Background— Extracellular adenosine, generated from extracellular nucleotides via ectonucleotidases, binds to specific receptors and provides cardioprotection from ischemia and reperfusion. In the present study, we studied ecto-enzymatic ATP/ADP-phosphohydrolysis by select members of the ectonucleoside triphosphate diphosphohydrolase (E-NTPDase) family during myocardial ischemia. Methods and Results— As a first step, we used a murine model of myocardial ischemia and in situ preconditioning and performed pharmacological studies with polyoxometalate 1, a potent E-NTPDase inhibitor (Na 6 [H 2 W 12 O 40 ]). Polyoxometalate 1 treatment increased infarct sizes and abolished beneficial effects of preconditioning. To define relative contributions of distinct E-NTPDases, we investigated transcriptional responses of E-NTPDases 1 to 3 and 8 to preconditioning. We noted robust and selective induction of E-NTPDase 1 (CD39) transcript and protein.
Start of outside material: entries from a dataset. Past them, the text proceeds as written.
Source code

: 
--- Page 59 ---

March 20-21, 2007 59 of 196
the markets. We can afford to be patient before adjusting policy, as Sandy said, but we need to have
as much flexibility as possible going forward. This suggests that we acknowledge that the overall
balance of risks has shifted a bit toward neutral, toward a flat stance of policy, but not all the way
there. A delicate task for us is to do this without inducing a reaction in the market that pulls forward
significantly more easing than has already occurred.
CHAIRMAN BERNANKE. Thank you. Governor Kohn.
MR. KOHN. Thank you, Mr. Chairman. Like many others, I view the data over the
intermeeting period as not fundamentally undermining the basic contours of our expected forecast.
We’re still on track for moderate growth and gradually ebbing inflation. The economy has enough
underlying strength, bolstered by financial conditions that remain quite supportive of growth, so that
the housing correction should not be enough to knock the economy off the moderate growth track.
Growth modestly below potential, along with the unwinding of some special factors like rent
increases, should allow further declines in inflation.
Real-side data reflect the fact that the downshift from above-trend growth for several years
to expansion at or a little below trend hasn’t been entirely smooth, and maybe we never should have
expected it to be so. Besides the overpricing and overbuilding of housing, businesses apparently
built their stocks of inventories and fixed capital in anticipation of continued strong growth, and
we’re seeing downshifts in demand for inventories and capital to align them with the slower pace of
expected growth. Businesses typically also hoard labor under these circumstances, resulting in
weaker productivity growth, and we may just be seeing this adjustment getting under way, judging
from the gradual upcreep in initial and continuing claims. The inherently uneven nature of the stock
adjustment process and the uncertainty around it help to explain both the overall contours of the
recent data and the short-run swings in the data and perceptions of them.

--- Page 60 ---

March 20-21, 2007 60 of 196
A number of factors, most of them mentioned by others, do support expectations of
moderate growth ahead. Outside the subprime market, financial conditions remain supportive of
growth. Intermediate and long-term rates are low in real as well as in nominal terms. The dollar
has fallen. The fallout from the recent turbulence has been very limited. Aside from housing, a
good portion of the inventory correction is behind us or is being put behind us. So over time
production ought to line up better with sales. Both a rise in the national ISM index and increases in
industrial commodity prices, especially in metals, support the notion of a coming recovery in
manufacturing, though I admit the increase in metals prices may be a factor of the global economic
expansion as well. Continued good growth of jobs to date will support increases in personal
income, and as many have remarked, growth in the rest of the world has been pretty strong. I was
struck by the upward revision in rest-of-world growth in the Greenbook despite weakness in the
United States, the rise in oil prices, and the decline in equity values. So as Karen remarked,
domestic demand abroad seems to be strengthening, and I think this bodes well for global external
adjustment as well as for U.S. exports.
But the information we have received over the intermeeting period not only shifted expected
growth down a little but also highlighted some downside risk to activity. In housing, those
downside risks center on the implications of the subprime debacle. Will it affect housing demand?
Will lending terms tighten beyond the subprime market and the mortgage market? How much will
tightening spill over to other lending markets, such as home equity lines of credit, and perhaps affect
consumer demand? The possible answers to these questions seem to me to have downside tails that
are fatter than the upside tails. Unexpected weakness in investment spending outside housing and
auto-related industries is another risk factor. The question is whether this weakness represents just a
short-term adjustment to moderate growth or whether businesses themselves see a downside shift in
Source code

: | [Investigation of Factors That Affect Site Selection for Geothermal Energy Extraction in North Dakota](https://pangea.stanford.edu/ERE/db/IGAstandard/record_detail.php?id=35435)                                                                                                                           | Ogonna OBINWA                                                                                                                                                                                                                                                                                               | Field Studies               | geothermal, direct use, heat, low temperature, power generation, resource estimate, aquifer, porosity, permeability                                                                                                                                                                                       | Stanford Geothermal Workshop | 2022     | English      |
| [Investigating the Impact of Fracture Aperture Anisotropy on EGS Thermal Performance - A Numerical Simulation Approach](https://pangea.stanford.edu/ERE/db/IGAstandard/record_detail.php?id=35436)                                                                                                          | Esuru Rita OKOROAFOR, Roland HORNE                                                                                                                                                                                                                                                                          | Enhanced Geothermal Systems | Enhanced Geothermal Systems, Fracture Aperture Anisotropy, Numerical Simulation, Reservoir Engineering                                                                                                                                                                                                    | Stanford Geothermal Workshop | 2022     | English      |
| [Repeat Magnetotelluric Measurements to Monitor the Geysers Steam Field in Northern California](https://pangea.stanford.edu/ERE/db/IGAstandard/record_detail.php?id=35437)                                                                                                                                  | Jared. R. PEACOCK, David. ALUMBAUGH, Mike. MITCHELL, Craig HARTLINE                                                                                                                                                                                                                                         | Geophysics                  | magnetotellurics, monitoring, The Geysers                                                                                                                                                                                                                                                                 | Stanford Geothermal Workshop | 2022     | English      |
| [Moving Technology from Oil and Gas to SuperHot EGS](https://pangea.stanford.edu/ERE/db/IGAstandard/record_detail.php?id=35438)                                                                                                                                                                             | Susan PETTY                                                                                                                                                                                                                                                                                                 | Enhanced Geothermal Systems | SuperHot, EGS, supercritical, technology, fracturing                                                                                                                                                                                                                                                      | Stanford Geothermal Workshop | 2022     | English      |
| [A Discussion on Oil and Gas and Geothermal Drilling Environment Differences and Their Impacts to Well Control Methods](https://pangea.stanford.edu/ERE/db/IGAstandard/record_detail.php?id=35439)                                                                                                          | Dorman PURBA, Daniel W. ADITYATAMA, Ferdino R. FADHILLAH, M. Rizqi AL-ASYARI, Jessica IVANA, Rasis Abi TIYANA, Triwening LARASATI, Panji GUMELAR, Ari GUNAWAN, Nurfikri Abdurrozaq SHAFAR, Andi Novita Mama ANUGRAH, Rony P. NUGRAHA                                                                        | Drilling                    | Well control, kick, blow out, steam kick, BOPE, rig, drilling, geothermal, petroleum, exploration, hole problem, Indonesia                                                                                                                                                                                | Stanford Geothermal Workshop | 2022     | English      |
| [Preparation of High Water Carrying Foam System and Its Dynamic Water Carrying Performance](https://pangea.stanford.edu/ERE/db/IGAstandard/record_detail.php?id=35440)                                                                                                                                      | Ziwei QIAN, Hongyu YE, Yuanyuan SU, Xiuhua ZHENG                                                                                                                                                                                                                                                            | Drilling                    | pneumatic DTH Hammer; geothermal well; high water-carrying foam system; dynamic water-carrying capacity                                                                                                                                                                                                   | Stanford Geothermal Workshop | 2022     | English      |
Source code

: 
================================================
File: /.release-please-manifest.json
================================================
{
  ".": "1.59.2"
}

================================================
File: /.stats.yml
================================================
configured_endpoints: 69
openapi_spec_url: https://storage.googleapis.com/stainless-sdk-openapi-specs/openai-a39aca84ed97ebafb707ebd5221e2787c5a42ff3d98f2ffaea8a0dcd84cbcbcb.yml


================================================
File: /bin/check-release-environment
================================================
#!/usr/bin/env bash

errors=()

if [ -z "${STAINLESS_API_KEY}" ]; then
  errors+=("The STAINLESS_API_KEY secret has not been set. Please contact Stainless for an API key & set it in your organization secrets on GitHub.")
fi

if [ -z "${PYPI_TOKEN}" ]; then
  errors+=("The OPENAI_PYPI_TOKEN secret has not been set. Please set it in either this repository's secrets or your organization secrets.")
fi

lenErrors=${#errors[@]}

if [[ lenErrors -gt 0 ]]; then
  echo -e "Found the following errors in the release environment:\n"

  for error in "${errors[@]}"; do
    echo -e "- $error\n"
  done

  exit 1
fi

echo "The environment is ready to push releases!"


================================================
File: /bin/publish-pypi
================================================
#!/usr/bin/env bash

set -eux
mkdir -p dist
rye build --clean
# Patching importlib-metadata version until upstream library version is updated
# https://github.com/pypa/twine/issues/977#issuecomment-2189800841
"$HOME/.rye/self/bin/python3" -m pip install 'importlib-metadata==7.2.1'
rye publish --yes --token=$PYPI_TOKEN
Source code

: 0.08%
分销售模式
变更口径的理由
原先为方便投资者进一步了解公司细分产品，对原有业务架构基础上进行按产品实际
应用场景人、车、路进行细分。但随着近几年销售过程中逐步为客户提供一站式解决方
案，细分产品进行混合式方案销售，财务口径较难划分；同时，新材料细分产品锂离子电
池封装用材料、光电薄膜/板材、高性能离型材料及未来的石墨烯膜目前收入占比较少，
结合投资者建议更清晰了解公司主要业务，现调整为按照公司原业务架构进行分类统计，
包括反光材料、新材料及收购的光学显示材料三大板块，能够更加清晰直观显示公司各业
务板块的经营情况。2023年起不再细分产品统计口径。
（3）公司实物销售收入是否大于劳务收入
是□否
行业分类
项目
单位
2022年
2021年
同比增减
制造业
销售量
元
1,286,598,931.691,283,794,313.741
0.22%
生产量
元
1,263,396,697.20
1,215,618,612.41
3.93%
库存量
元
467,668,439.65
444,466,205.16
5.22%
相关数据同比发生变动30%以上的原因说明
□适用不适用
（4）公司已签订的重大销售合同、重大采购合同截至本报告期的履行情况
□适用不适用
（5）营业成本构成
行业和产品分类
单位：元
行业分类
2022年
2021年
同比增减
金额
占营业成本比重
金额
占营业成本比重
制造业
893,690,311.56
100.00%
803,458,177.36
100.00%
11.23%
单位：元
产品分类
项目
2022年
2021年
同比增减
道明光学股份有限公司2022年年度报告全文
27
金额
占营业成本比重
Histological analysis of preconditioned myocardium localized CD39 induction to endothelia and myocytes. Cd39 −/− mice exhibited larger infarct sizes with ischemia ( cd39 +/+ 43.0±3.3% versus cd39 −/− 52%±1.8; P <0.05), and cardioprotection was abrogated by preconditioning ( cd39 +/+ 13.3%±1.5 versus cd39 −/− 50.5%±2.8; P <0.01). Heightened levels of injury after myocardial ischemia and negligible preconditioning benefits in cd39 −/− mice were corrected by infusion of the metabolic product (AMP) or apyrase. Moreover, apyrase treatment of wild-type mice resulted in 43±4.2% infarct size reduction ( P <0.01). Conclusions— Taken together, these studies reveal E-NTPDase 1 in cardioprotection and suggest apyrase in the treatment of myocardial ischemia.